* _Directives_:
A - Decide whether each statement below agrees with the passage on the Clipper Chip and key escrow. Answer yes or no for each, quoting the deciding words of the passage. (i) The Administration has presented Clipper as a voluntary option. (ii) Under the escrow procedures, government escrow agents are liable for negligent release of an individual's key. (iii) The Administration intends to have the escrow procedures incorporated into legislation.
B - According to the passage on the Clipper Chip and key escrow, what is the most common explanation for using a secret algorithm?
C - Carry on the passage on the Clipper Chip and key escrow from its final sentence.

B.The secrecy of the Clipper/Skipjack algorithm reduces public trust
 -----------------------------------------------------------------------
      and casts doubt on the voluntariness of the whole system
 -------------------------------------------------------------

Many parties have already questioned the need for a secret
algorithm, especially given the existence of robust, public-domain
encryption techniques.  The most common explanation given for use of a
secret algorithm is the need to prevent users from bypassing the key
escrow system proposed along with the Clipper Chip.  Clipper has always
been presented by the Administration as a voluntary option.  But if the
system is truly voluntary, why go to such lengths to ensure compliance
with the escrow procedure?

C.Current plans for escrow system offer inadequate technical
 ---------------------------------------------------------------
      security and insufficient legal protections for users
 ----------------------------------------------------------

The implementation of a nationwide key escrow system is clearly a
complex task.  But preliminary plans available already indicate several
areas of serious concern:

1._No_legal_rights_for_escrow_users_:  As currently written, the
escrow procedures insulate the government escrow agents from any legal
liability for unauthorized or negligent release of an individual's key.
This is contrary to the very notion of an escrow system, which
ordinarily would provide a legal remedy for the depositor whose
deposit is released without authorization.  If anything, escrow agents
should be subject to strict liability for unauthorized disclosure of
keys.

2._No_stability_in_escrow_rules_:  The Administration has
specifically declared that it will not seek to have the escrow
procedures incorporated into legislation or official regulations.

* _Record extracts_:
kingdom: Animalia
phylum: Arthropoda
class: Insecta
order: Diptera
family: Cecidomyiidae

==

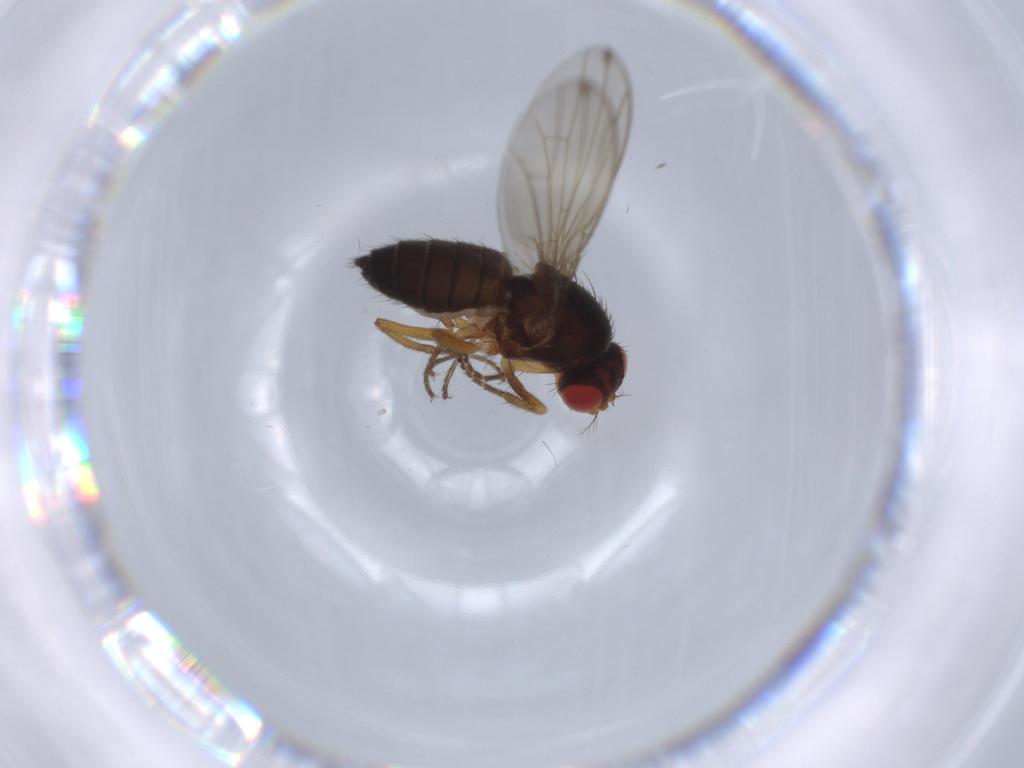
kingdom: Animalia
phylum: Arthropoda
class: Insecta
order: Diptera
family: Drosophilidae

* * *

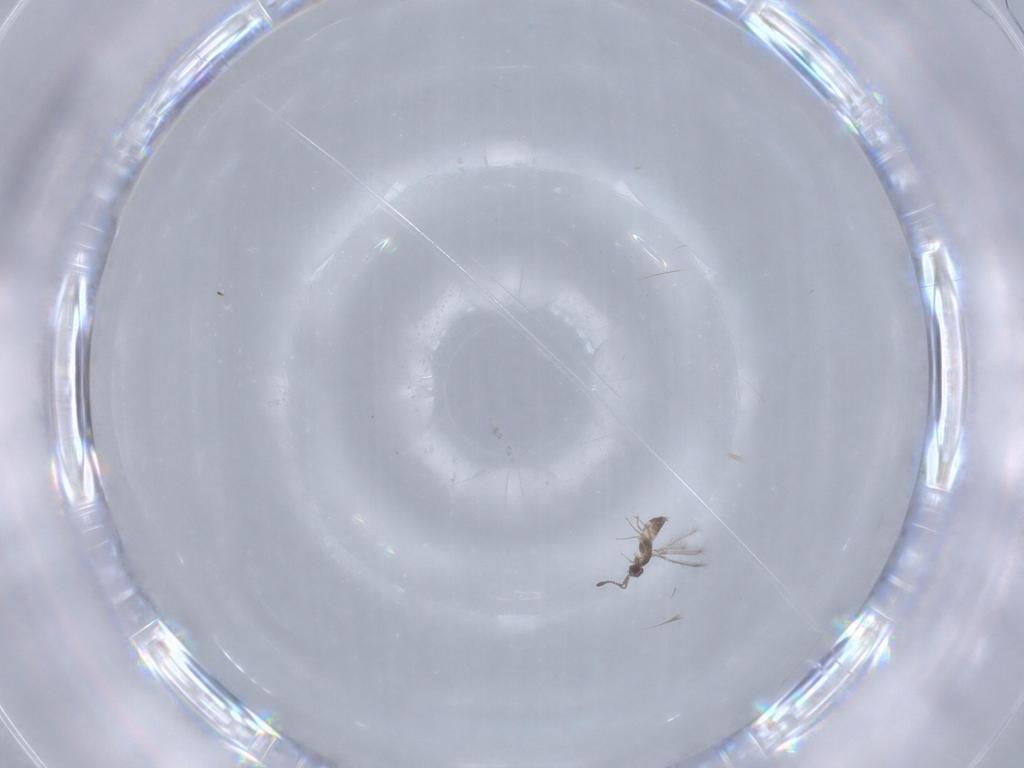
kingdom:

* _Results by task_:
A -
(i) Yes: "Clipper has always been presented by the Administration as a voluntary option."
(ii) No: "the escrow procedures insulate the government escrow agents from any legal liability for unauthorized or negligent release of an individual's key."
(iii) No: "it will not seek to have the escrow procedures incorporated into legislation or official regulations."

B - The need to prevent users from bypassing the key escrow system proposed along with the Clipper Chip.

C -
Without formalization of rules, users have no guaranty that subsequent
administrations will follow the same rules or offer the users the same
degree of protection.  This will greatly reduce the trust in the system.

3._Fixed_Key_:  A cardinal rule of computer security is that
encryption keys must be changed often.  Since the Clipper keys are
locked permanently into the chips, the keys can never be changed.  This
is a major technical weakness of the current proposal.

4._Less_intrusive,_more_secure_escrow_alternatives_are_available_:
The Clipper proposal represents only one of many possible kinds of key
escrow systems.  More security could be provided by having more
than two escrow agents.  And, in order to increase public trust, some
or all of these agents could be non-governmental agencies, with the
traditional fiduciary duties of an escrow agent.

D.Escrow Systems Threaten Fundamental Constitutional Values
 --------------------------------------------------------------

The Administration, Congress, and the public ought to have the
opportunity to consider the implications of limitations on cryptography
from a constitutional perspective.  A delicate balance between
constitutional privacy rights and the needs of law enforcement has been
crafted over the history of this country.  We must act carefully as we
face the constitutional challenges posed by new communication
technologies.
Unraveling the current encryption policy tangle must begin with
one threshold question: will there come a day when the federal
government controls the domestic use of encryption through mandated key
escrow schemes or outright prohibitions against the use of particular
encryption technologies?  Is Clipper the first step in this direction?
A mandatory encryption regime raises profound constitutional questions.
In the era where people work for "virtual corporations" and
conduct personal and political lives in "cyberspace," the distinction
between _communication_ of information and _storage_ of information is
increasingly vague.  The organization in which one works may constitute
a single virtual space, but be physically dispersed.  So, the papers and
files of the organization or individual may be moved within the
organization by means of telecommunications technology.  Instantaneous
access to encryption keys, without prior notice to the communicating
parties, may well constitute a secret search, if the target is a
virtual corporation or an individual whose "papers" are physically
dispersed.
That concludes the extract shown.